I suspect whether you prefer the more traditionally adaptive first half or the weirder, more experimental second will come down to how big a fan you were of the manga. Personally, I was never huge on the Pop Team Epic adaptation (as far as bizarre slapstick anime I prefer Teekyuu and the brain-melting Ai Mai Mi!), so I know my preference, but both halves excel at what they’re trying to do. It’s hardly “essential TV”, but this is the kind of thing that if you’re part of the intended audience, you’ll figure it out pretty quickly. Definitely one to at least give a cursory watch to see if it’s Your Thing or not.

First Impression Score: 7/10

Sing “Yesterday” For Me

Straight-n-true adaptation of a classic drama manga makes its way to television. The original manga dates way back to 1997, and some of the plot beats here make that pretty obvious even if the setting didn’t (and it does). Yet, despite going into this being pretty sure I wouldn’t like it, I found myself surprisingly compelled by the cast of castaways that are Sing “Yesterday” For Me‘s characters. To a one, they’re burnt-out young adults ranging from a high school dropout to a high school teacher to our main character, a disaffected convenience store worker and self-described “loser”.
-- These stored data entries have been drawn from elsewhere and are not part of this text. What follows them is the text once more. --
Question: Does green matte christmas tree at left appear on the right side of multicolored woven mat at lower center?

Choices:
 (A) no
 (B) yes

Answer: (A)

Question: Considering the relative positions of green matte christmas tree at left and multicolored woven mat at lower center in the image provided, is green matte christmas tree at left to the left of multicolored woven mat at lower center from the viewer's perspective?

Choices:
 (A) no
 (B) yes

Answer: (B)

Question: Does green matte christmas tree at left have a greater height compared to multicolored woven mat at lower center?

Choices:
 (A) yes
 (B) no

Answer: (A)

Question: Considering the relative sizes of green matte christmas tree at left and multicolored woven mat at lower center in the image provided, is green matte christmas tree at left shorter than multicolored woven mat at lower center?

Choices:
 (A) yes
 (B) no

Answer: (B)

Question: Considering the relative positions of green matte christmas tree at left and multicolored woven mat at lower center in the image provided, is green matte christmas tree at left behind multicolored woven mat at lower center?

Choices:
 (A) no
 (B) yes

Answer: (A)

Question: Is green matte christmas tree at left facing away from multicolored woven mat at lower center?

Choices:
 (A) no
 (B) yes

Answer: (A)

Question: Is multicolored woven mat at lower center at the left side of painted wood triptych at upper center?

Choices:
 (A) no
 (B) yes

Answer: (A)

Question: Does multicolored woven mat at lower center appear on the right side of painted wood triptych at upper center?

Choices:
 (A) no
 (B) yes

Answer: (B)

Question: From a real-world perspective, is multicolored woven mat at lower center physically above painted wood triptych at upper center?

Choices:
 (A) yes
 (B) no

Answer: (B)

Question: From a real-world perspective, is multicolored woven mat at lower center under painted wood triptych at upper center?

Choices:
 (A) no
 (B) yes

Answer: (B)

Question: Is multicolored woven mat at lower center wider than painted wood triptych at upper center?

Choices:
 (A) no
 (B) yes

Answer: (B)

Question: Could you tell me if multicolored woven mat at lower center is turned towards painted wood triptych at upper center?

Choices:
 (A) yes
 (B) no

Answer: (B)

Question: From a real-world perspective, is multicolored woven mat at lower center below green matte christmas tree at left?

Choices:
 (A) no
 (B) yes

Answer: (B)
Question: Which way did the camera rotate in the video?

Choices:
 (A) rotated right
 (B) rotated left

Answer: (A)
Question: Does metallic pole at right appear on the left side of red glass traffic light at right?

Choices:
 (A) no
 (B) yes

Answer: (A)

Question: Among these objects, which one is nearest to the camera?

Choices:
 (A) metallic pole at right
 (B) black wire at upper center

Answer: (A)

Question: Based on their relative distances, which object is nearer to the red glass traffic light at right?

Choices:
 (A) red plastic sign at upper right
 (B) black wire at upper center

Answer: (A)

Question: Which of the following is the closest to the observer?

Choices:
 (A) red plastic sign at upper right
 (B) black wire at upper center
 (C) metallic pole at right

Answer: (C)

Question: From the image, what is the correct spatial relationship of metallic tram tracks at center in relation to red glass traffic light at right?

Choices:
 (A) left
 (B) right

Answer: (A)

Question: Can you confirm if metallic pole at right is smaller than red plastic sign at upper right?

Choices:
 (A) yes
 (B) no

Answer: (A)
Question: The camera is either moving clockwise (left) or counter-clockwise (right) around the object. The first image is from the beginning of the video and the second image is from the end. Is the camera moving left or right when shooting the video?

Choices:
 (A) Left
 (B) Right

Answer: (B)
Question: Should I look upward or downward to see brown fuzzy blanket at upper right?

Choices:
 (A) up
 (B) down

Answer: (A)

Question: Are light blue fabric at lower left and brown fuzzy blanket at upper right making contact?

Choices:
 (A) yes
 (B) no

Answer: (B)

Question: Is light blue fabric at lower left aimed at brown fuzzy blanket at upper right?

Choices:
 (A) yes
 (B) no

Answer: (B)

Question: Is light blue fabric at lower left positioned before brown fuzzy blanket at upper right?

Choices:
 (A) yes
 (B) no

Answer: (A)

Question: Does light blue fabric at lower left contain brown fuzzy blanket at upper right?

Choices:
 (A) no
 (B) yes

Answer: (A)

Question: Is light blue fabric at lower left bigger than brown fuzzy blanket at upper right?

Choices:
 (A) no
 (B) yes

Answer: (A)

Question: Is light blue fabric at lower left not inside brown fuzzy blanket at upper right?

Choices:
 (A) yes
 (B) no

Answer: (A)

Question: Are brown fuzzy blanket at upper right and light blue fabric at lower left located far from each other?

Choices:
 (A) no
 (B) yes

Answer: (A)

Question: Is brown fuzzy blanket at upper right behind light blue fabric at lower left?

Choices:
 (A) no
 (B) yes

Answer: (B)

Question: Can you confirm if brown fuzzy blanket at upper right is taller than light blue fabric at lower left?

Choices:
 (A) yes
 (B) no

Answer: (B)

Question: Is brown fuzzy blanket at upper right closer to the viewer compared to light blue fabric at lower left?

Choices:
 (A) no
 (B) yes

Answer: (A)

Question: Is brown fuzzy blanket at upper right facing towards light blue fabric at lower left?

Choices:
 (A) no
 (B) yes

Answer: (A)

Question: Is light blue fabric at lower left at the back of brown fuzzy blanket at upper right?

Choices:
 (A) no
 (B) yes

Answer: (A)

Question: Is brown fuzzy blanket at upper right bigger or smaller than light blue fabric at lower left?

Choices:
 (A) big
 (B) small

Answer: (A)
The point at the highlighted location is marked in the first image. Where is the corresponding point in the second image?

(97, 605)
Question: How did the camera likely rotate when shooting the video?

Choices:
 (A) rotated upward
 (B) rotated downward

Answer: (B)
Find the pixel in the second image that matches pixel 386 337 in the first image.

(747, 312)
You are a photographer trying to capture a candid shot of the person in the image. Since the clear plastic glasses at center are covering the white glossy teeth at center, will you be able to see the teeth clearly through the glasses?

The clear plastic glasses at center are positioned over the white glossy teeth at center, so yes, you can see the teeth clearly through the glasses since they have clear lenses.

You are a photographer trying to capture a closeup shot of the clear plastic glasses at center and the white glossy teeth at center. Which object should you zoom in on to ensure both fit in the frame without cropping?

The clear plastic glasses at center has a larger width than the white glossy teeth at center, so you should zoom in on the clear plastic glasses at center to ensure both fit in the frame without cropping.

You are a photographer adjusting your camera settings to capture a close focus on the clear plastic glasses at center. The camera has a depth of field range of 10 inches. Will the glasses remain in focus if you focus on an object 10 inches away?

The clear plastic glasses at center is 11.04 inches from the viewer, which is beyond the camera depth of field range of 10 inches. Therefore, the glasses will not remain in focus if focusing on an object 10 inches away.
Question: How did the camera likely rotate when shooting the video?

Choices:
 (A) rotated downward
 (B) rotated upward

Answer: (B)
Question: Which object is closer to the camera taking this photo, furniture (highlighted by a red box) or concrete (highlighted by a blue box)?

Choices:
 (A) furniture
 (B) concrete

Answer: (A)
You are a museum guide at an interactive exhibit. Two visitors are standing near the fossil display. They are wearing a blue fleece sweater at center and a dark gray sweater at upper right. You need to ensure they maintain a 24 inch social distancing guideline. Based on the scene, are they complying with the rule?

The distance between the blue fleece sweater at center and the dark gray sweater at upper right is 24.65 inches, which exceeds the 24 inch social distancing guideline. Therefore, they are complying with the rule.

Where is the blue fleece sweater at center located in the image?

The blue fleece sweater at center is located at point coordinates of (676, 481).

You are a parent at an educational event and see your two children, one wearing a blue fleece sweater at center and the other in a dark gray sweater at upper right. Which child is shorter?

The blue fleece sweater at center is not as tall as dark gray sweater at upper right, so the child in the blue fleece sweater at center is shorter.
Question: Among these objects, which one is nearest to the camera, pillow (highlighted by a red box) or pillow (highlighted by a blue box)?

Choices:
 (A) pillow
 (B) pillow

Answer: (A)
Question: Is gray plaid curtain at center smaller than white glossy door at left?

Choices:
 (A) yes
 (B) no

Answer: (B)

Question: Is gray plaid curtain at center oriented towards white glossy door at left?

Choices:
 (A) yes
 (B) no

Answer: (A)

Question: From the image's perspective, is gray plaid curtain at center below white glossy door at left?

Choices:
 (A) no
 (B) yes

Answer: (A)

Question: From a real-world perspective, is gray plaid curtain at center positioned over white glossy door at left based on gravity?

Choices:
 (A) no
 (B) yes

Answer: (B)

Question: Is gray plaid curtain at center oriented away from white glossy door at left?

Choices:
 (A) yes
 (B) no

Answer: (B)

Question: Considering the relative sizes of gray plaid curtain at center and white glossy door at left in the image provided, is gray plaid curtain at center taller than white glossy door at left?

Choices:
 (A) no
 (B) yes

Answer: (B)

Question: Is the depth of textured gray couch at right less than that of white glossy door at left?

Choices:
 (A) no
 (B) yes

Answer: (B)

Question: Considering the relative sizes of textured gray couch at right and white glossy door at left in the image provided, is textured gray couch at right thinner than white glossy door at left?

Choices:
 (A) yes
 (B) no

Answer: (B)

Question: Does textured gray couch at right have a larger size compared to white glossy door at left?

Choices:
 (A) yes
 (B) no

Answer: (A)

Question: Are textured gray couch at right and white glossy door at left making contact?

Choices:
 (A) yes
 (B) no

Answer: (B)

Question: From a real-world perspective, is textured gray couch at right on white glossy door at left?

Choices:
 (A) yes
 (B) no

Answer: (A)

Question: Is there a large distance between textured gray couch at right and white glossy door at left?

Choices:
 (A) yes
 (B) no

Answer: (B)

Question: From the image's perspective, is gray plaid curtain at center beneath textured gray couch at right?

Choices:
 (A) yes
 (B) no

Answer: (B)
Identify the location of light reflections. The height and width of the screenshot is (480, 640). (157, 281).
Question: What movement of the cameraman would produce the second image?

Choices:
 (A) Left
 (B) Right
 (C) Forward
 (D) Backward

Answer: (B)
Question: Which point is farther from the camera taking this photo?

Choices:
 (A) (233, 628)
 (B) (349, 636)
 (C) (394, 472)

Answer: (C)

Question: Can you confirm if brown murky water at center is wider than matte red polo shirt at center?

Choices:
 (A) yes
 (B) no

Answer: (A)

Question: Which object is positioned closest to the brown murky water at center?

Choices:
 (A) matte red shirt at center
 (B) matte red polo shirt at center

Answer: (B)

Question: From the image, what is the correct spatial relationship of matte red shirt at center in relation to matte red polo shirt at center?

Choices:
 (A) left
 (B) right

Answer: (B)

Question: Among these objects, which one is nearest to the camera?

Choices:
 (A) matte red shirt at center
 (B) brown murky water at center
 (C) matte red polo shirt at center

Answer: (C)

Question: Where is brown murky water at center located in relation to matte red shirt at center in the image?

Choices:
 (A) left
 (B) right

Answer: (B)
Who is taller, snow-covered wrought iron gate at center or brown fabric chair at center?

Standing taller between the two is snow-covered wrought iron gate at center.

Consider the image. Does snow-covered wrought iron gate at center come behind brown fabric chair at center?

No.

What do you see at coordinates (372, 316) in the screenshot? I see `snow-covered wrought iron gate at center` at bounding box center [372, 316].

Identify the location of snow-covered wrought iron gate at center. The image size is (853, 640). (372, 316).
This is stuff that’s fairly well-tread ground for the genre and it wasn’t exactly revolutionary in ’97 either. Yet, somehow, I feel more of a beating heart under this show than I do many similar titles, perhaps it’s just the age range of the cast, perhaps it’s that even in the first episode said cast picks at and openly questions the value of stories like this in the first place. Maybe I’m just kind of amazed that there was a confession in the first episode of something based on a romance manga. Who knows? Yesterday is one to keep your eyes on. Those familiar with the original will have more concrete opinions, but even for someone like me who isn’t, the possible ceiling for this series seems very, very high.